You write the “middleware” once and forget about it. Now you can write whatever queries you like, but the results for the specific column are always in desired type.

you can extend-protocol jdbc/IResultSetReadColumn

ref https://github.com/clj-time/clj-time/blob/master/src/clj_time/jdbc.clj

I misread this and thought the column’s type in the table schema are strings. If it’s not the case, then extend-protocol jdbc/IResultSetReadColumn is sufficient.

While this is a debated topic here, I’d just go for a spec and use something like https://github.com/metosin/spec-tools to have automatic type conversion. This has the added value that you can double-check the sanity of what you are reading.

1 Like

You understood correctly; in the schema it’s string, although it represents a date.

I decided to go with spec-tools (which included changing the result-set-read-column), mostly for educational purposes. While the code seems tolerably clear to me, i have a nagging suspicion I’m missing something in how I’m putting it together. There is some redundancy in that I use a try-catch to determine whether it is formattable with the date formatter, and then I wonder if I’m missing a more obvious way than to do an (if (valid?)) with the spec. Any recommendations to more idiomatically or cleanly do this are welcome (though, to be clear, this one is working out alright).

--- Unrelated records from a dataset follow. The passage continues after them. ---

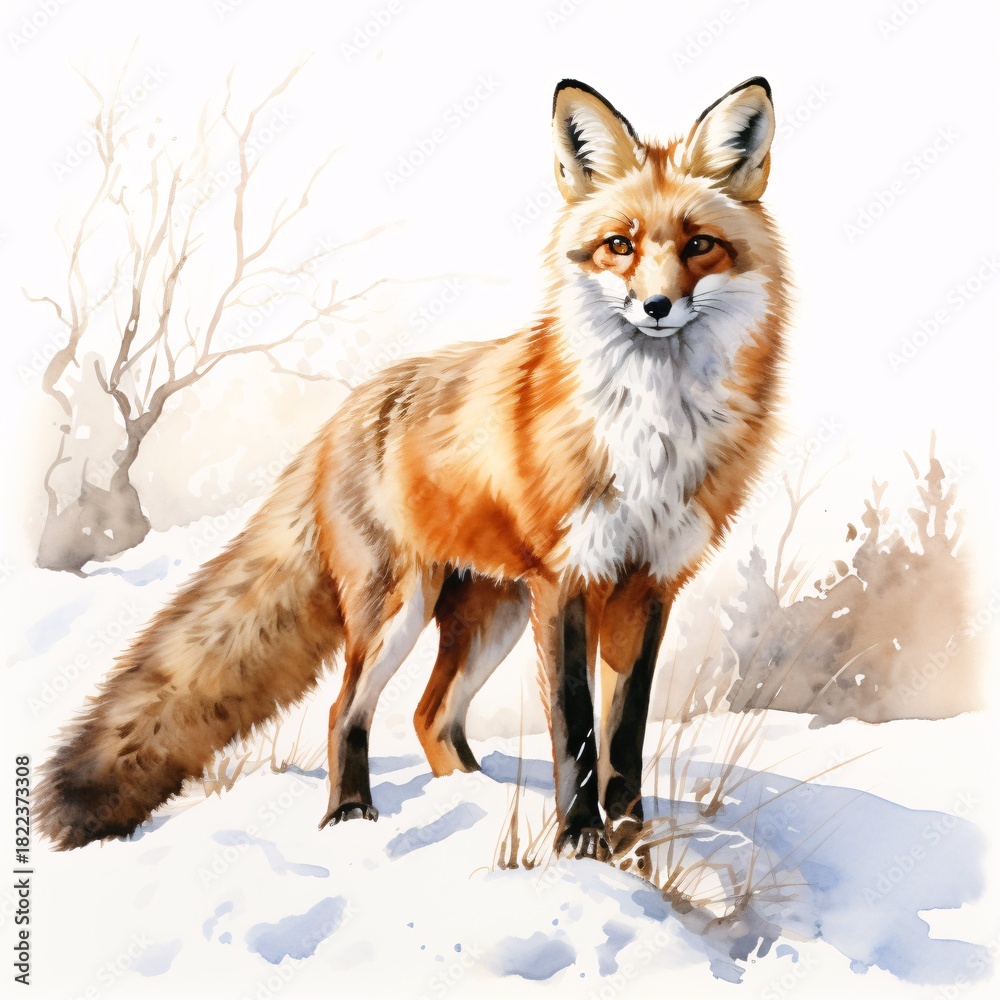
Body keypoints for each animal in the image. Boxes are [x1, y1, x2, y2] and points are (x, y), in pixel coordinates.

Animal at [37, 77, 789, 858]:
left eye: (700, 245)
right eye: (621, 245)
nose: (657, 305)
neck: (652, 430)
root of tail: (347, 410)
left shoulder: (649, 585)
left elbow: (625, 736)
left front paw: (633, 841)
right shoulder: (571, 582)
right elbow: (576, 732)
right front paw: (580, 840)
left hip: (492, 617)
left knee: (432, 716)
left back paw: (472, 796)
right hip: (400, 608)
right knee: (346, 709)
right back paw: (350, 814)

This is essentially my first time attempting to apply Spec.

;; in my db namespace
(extend-protocol jdbc/IResultSetReadColumn
  Date
  (result-set-read-column [v _ _] (-> v t/to-local-date))

  Timestamp
  (result-set-read-column [v _ _] (-> v t/to-localtime))

  Time
  (result-set-read-column [v _ _] (-> v t/to-localtime))

  Array
  (result-set-read-column [v _ _] (vec (.getArray v)))

  String
  (result-set-read-column [v _ _] (t/maybe-as-date v)))

;;;;;;;;;;;;;;;;;;;;;;
;; in my `t` namespace
(defn curr-academic-date-string?
  "Determine whether a string is of the format needed to be a currAcademic whichdate"
  [s]
  (try 
    (do (time/local-date FORMAT s)
        true)
    (catch Exception e false)))

(s/def ::date
  (st/spec
   {:spec #(or (time/local-date? %) (curr-academic-date-string? %))
    :description "Is a local-date or a string like the DB uses to indicate a date"
    :decode/string #(to-local-date %2)
    :encode/string #(localdate-to-string %2)}))

(defn maybe-as-date
  "Transform a curracademic string to a date, or return any other string"
  [s]
  (if (s/valid? ::date s)
    (st/decode ::date s st/string-transformer)
    s))

It’s dangerous to extend protocol for a common type like String that way: now every piece of data from any column with type String will go through that maybe-as-data function which results in global warming (just kidding, I mean most of the computation is wasted because most String column is of not that “date in string clothing” type). Another problem is: any piece of data from any other columns with type String that happens to have a date-ish value will be converted to Date type.

1 Like

Completely agreed. However, it was the fastest (for me) 99% effective solution I could find, despite the problems and wasted computation you mention. Next I need to look at the library earlier cited that allows considerations based singly upon the table and row.

It’s probably worth mentioning that result-set-read-column is passed the ResultSetMetaData and column index as the second and third argument so you can restrict your coercion to specific tables and/or columns. See https://docs.oracle.com/javase/7/docs/api/java/sql/ResultSetMetaData.html for the things you can do with the rsmeta argument.

Excellent; that is very helpful. Thanks!